Home Configuration “Secure” config for OpenSSH 6.6 Ubuntu 14.04

“Secure” config for OpenSSH 6.6 Ubuntu 14.04

1

When using a standard Ubuntu1 14.04 installation, it will be configured half-way secure. However, to achieve no findings on vulnerability scanners like nessus, you’ll need to tweak the settings further. Another nice side-effect is, that attackers are usually using outdated systems which means that they’re not even able to get to the authentication part.

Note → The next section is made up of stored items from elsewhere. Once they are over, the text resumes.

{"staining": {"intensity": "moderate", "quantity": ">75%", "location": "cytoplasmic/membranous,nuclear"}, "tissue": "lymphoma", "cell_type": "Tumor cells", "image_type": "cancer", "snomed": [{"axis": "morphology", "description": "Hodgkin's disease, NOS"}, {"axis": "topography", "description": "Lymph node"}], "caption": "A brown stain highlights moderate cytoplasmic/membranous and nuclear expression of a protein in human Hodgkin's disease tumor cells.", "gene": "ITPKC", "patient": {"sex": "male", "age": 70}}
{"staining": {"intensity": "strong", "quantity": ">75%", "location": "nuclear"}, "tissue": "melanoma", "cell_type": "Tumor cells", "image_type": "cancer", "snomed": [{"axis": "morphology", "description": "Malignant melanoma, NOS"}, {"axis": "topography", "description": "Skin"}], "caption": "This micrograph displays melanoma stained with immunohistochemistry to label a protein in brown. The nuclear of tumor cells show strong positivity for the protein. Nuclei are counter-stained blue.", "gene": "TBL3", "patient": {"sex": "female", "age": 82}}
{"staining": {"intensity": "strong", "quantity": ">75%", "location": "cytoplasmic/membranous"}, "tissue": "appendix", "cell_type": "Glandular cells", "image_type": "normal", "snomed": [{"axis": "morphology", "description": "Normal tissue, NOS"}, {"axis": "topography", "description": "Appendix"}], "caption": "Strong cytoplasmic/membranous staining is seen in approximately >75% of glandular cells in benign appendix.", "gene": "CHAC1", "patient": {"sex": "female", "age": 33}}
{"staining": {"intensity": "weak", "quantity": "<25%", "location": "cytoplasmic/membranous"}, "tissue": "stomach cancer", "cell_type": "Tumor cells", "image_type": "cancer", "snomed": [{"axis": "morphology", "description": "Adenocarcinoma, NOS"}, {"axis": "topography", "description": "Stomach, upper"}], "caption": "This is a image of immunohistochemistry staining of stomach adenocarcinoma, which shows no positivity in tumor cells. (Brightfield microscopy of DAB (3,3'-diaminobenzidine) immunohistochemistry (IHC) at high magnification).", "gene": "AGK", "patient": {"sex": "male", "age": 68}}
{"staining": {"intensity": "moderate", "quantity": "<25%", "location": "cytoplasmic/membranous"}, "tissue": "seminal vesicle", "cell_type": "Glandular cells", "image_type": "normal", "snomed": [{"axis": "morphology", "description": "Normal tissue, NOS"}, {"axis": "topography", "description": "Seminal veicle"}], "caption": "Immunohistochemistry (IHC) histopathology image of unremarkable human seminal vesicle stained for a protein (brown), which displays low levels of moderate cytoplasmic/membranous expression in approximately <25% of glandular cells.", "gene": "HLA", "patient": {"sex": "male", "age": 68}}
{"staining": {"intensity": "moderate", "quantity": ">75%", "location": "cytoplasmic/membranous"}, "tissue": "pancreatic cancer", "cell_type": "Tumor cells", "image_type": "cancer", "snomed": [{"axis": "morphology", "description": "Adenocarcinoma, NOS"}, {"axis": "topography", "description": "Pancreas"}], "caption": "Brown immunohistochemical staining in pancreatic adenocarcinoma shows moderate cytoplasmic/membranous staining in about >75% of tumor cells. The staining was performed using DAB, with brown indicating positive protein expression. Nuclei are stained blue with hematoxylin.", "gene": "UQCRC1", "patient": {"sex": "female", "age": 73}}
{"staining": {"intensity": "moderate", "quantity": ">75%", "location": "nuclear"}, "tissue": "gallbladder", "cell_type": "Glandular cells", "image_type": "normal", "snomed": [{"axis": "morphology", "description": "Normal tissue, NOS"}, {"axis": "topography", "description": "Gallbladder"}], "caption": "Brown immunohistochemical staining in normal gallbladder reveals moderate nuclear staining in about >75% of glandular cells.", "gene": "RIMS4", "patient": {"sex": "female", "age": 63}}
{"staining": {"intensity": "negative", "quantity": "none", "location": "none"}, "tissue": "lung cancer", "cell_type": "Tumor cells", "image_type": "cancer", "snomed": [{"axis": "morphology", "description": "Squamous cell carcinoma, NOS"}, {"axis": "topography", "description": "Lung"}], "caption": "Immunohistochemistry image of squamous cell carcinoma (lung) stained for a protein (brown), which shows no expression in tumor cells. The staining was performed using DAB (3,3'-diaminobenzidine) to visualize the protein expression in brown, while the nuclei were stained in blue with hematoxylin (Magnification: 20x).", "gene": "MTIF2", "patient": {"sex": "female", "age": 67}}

nessus_findings_for_ubuntu1404ssh

Disable Password authentication
Passwords are a bad way to authenticate. Of course, prior to setting this off you should ensure that signing in to your users by using a private key is working. Once you’ve done this, open /etc/ssh/sshd_config and set

PasswordAuthentication no

Choose strong MACs, Ciphers and Key-Exchange-Algorithms only
At the end of /etc/ssh/sshd_config append the following configuration parameters:

MACs hmac-sha2-512,hmac-sha2-256
Ciphers aes256-ctr
KexAlgorithms ecdh-sha2-nistp521,diffie-hellman-group-exchange-sha256

Applying the configuration
Once this is done, you’ll need to restart the ssh deamon by running the service ssh restart command.

Important. Ensure that you try connecting to the server in a separate SSH session right after restarting or you risk not being able to log-in anymore. In case you can’t connect, try updating your SSH client.